Task set:
1: Write out, word for word, the stretch of the Tech Mahindra excerpt from "The current quarter revenues" through "network and cloud.".
2: According to the Tech Mahindra excerpt, how much did the order book grow?
3: List every source of demand that the Tech Mahindra excerpt expects to drive growth in the communication segment.

Text block:
┌──

Tech Mahindra’s (TechM) revenues increased 0.7% QoQ in constant currency terms mainly led by 1.1% QoQ growth in Enterprise revenues. The company also reported EBITDA margins improvement of 45 bps QoQ to 20%. The order book increased from US$455 million to US$1043 million, mainly led by robust growth in Enterprise and Communication segment. The company aspires to have double digit revenue growth in FY22E based on deal wins and EBIT margins at 15%.

 

Healthy deal wins, traction in cloud to drive revenues

The current quarter revenues were impacted due to a delay in deal closure. However, the company expect deals to ramp up in coming quarter. In addition, TechM has seen healthy deal wins in the current quarter and expects improving deal win in the coming quarter. Hence, the company aspires to achieve double digit revenue growth in FY22E. In addition, we expect communication segment to witness improving growth led by demand from legacy modernisation (Telefonica deal was similar), 5G, customer care, automation, network and cloud.

└──

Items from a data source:
┌──

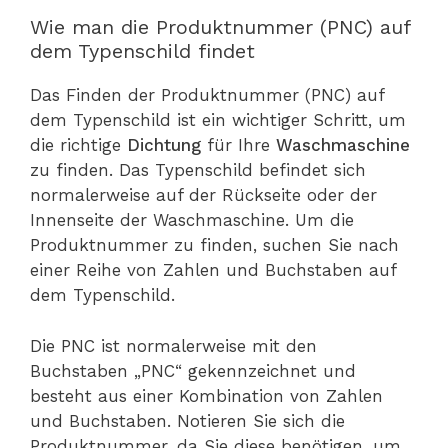
Wie man die Produktnummer (PNC) auf
dem Typenschild findet
Das Finden der Produktnummer (PNC) auf
dem Typenschild ist ein wichtiger Schritt, um
die richtige
Dichtung
für Ihre
Waschmaschine
zu finden. Das Typenschild befindet sich
normalerweise auf der Rückseite oder der
Innenseite der Waschmaschine. Um die
Produktnummer zu finden, suchen Sie nach
einer Reihe von Zahlen und Buchstaben auf
dem Typenschild.
Die PNC ist normalerweise mit den
Buchstaben „PNC“ gekennzeichnet und
besteht aus einer Kombination von Zahlen
und Buchstaben. Notieren Sie sich die
Produktnummer, da Sie diese benötigen, um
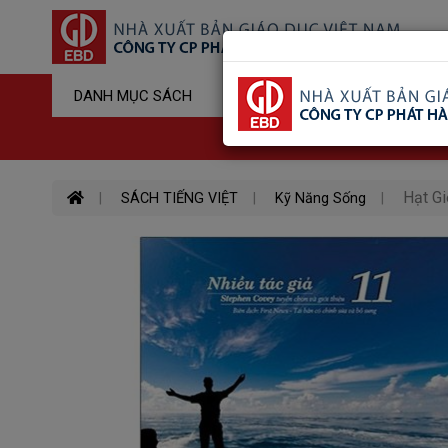
Sản Phẩm Đ
DANH MỤC SÁCH
Hotline : 03
Hạt G
SÁCH TIẾNG VIỆT
Kỹ Năng Sống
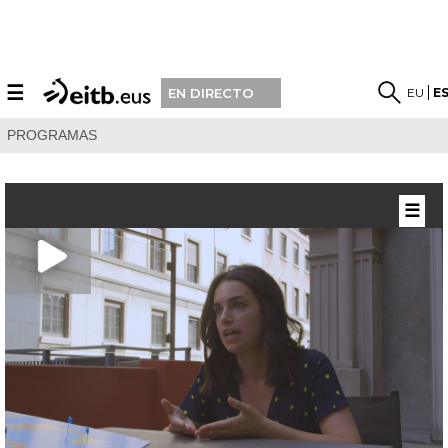
☰
EU
E
EN DIRECTO
PROGRAMAS
☰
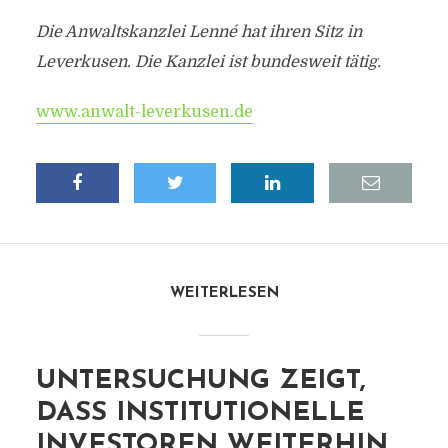
Die Anwaltskanzlei Lenné hat ihren Sitz in
Leverkusen. Die Kanzlei ist bundesweit tätig.
www.anwalt-leverkusen.de
WEITERLESEN
UNTERSUCHUNG ZEIGT,
DASS INSTITUTIONELLE
INVESTOREN WEITERHIN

└──

Results by task:
1:
The current quarter revenues were impacted due to a delay in deal closure. However, the company expect deals to ramp up in coming quarter. In addition, TechM has seen healthy deal wins in the current quarter and expects improving deal win in the coming quarter. Hence, the company aspires to achieve double digit revenue growth in FY22E. In addition, we expect communication segment to witness improving growth led by demand from legacy modernisation (Telefonica deal was similar), 5G, customer care, automation, network and cloud.

2: It rose from US$455 million to US$1043 million.

3:
- Legacy modernisation
- 5G
- Customer care
- Automation
- Network
- Cloud